Além das pressões da especulação imobiliária, suposta proteção à vida sugerida pelo prefeito de São Paulo deve aumentar os riscos associados a remoções em massa. Financiamento em adaptação climática deve levar em consideração impactos sociais.
O Jardim Pantanal, localizado na zona leste de São Paulo, enfrenta há décadas alagamentos recorrentes, situação agravada pela crise climática como nos últimos dias pelas chuvas intensas. Com cerca de 45 mil habitantes, a região convive com prejuízos e riscos constantes. Um estudo da Prefeitura de São Paulo apontou que a remoção das famílias das áreas alagadas seria a opção mais onerosa, chegando a custar até R$ 1,9 bilhão. Ainda assim, o prefeito Ricardo Nunes sugeriu realocar os moradores, oferecendo R$ 50 mil por família. O prefeito também tem destacado que o custo, por exemplo, para a construção de um dique na região, custaria algo em torno de R$ 1 bilhão, o que, segundo ele, “seria mais fácil tirar as pessoas”.

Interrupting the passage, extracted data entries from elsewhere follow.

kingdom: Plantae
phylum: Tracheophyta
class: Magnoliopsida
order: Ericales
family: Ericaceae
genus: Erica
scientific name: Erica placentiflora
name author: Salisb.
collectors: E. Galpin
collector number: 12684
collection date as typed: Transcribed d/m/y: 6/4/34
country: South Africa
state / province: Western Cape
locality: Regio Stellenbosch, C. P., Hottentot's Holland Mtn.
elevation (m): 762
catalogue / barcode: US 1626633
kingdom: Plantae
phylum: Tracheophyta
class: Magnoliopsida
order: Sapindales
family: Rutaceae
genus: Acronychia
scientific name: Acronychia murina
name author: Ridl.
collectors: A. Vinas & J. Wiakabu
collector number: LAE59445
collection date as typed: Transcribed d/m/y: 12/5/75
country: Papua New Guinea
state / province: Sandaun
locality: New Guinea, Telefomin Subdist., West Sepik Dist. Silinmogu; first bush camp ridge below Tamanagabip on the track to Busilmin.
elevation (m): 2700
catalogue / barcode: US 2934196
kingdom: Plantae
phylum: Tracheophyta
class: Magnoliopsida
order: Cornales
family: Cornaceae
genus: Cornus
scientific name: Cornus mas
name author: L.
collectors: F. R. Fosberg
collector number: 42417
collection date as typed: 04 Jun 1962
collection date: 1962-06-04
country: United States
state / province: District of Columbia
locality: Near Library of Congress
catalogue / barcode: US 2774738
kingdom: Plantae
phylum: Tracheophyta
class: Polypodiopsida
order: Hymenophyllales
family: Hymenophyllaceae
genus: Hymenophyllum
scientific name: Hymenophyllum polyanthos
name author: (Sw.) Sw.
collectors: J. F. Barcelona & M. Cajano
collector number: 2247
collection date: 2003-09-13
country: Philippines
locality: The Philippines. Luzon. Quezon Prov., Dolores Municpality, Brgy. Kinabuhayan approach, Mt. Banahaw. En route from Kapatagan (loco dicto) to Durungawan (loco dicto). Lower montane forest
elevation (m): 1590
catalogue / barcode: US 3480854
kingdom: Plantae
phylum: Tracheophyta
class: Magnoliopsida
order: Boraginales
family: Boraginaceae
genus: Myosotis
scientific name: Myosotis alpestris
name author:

Para o Instituto de Referência Negra Peregum, essa proposta agrava a vulnerabilidade social e racial da população, além de ser um péssimo exemplo que pode ser seguido por outras prefeituras Brasil afora. As remoções em massa já são uma realidade no País, porém, assim como sugerido pelo prefeito da capital paulista, as mudanças climáticas podem ser usadas como justificativa para tais ações, dando a elas caráter humanitário que não existe.
A organização defende soluções estruturais que promovam urbanização e infraestrutura adequadas, evitando remoções forçadas e garantindo condições dignas de moradia. Quando as remoções forem inevitáveis, o Instituto aponta que elas devem ser acompanhadas de alternativas habitacionais apropriadas, preservação da identidade comunitária e realocação de espaços essenciais para a vida local, como a preservação da memória e reassentamento de espaços religiosos, de sociabilidade e geração de renda.
Segundo Gisele Brito, coordenadora de Cidades e Clima do Instituto, “a indenização de R$ 50 mil por família empurra essas pessoas para outras regiões igualmente precárias, sem resolver a raiz do problema. Esse tipo de medida transfere a responsabilidade para quem sofre com a falta de investimento público, em vez de garantir infraestrutura e urbanização adequadas. No atual contexto de emergência climática, a remoção se torna uma solução simplista e ineficaz, quando o real caminho seria investir na melhoria das condições urbanas, equilibrando preservação ambiental e qualidade de vida”.
O Instituto destaca ainda que a organização das cidades brasileiras tem sido historicamente marcada por segregação racial. Em São Paulo, há bairros onde mais de 90% da população é branca, enquanto regiões de predominância negra recebem menos investimentos e enfrentam processos de expulsão indireta, como valorização imobiliária descontrolada, aumento dos aluguéis e criminalização dos moradores.
A crise climática tem evidenciado ainda mais essas desigualdades. Eventos extremos afetam de forma desproporcional as populações negras e periféricas, que têm menos acesso a infraestrutura e serviços públicos de qualidade. O Instituto alerta que investimentos públicos não podem se concentrar apenas em regiões privilegiadas, reforçando o ciclo de exclusão. Obras de urbanização, drenagem e segurança devem ser implementadas sem que isso signifique a remoção forçada de comunidades vulnerabilizadas, pois essa prática afeta laços sociais, redes de sustento, acesso a serviços essenciais e a saúde mental dos moradores, sobretudo das mulheres negras.
Outras medidas propostas pelo Instituto Peregum para soluções urbanas justas e inclusivas:
- Implementação de indicadores para mensurar os impactos raciais das transformações urbanas e ambientais, garantindo políticas que combatam o racismo ambiental;
- Adoção de critérios de reparação para a população negra em áreas vulneráveis, com levantamento de dados sobre cor e raça dos afetados e beneficiados por ações públicas;
- Priorização de investimentos em urbanização que equilibrem demandas ambientais e assegurem a permanência da população negra nos territórios onde já vivem.
“As políticas públicas de adaptação climática precisam enfrentar as desigualdades raciais e garantir investimentos que promovam melhorias reais nas condições de vida da população, sem reforçar o racismo estrutural”, conclui Gisele Brito.